Não diferente das equipes que ameaçam desistir, o Coxim também sofre com a falta de apoio para conseguir investir o mínimo necessário para disputar a competição. De acordo com o dirigente, durante a Série B, que tem orçamento inferior à primeira divisão, o clube já teve dificuldade para levantar o valor para pagar as inscrições dos atletas, que quase ocasionou a desistência da competição.

“Se continuar sem patrocínio, não vamos aceitar vaga na Série A. Futebol sem dinheiro não se faz. A prefeitura aqui também não ajuda, só com o básico, então a chance de disputar é mínimo”, disse Mascarenhas.

O último ponto que também pesa contra uma possível participação é a falta de estádio. Sem condições de receber jogos, o André Borges, caso do clube, não tem nenhum dos laudos exigidos pela Federação de Futebol de Mato Grosso do Sul (FFMS), fazendo com que a equipe tenha que jogar na capital, onde não teve bom desempenho já na Série B, ou em alguma outra cidade da região.
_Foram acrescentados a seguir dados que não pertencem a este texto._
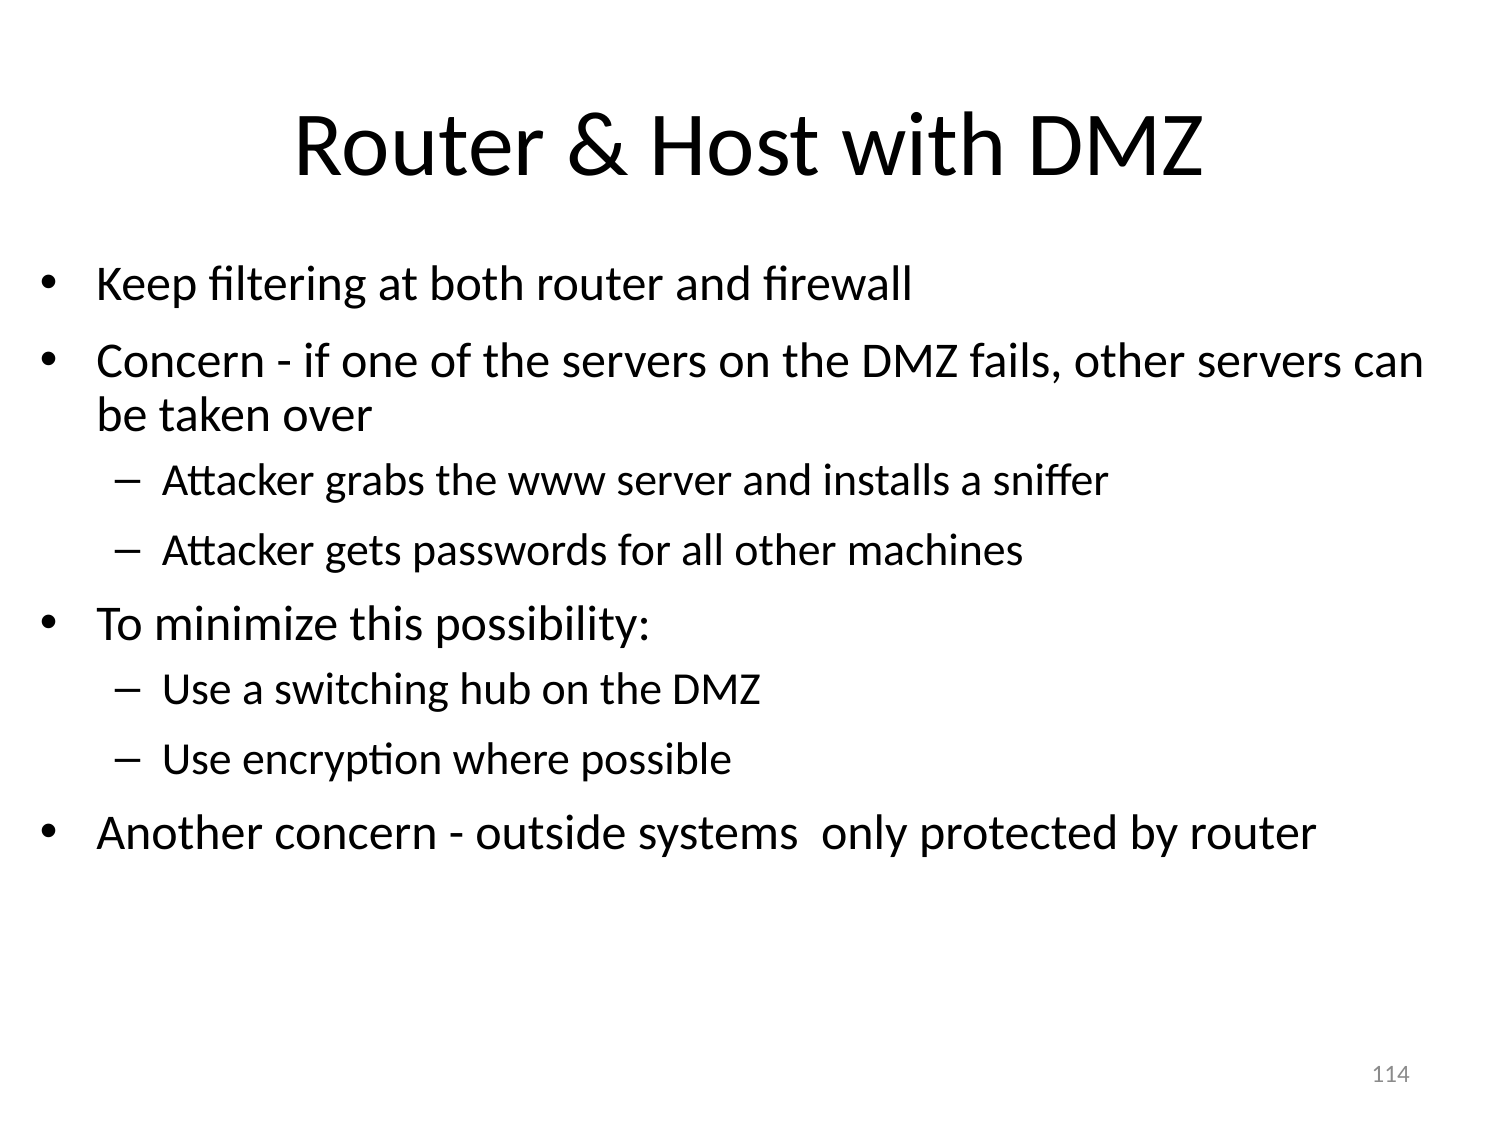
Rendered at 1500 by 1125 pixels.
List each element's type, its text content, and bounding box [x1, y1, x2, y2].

Moreninhas aparece como opção para jogar a primeira divisão
(Foto: Nelson Corrales)
Por outro lado, a Moreninhas já trabalha para tentar herdar uma das vagas que eventualmente surja. De acordo com o gestor do clube, Karllinhos Oliveira, a diretoria já busca recursos para participar da primeira divisão e não teria dificuldade para montar o elenco, já que boa parte do grupo que disputou a Série B ainda tem contrato com o Leão. Caso fique com a vaga, a capital terá cinco times na elite estadual, quase metade do total de times.

Até o momento, a equipe mais próxima de desistir é o Naviraiense, que segundo o presidente, Sergio Stefanello, deve oficializar a retirada da primeira divisão ainda nesta sexta-feira (23). O Águia Negra é outro que corre sério risco, já que não conta com o apoio público e tem dificuldades em conseguir patrocinadores. Ivinhema e Serc foram outros que ameaçaram não jogar a competição, porém, após acordo com as prefeituras, devem se manter.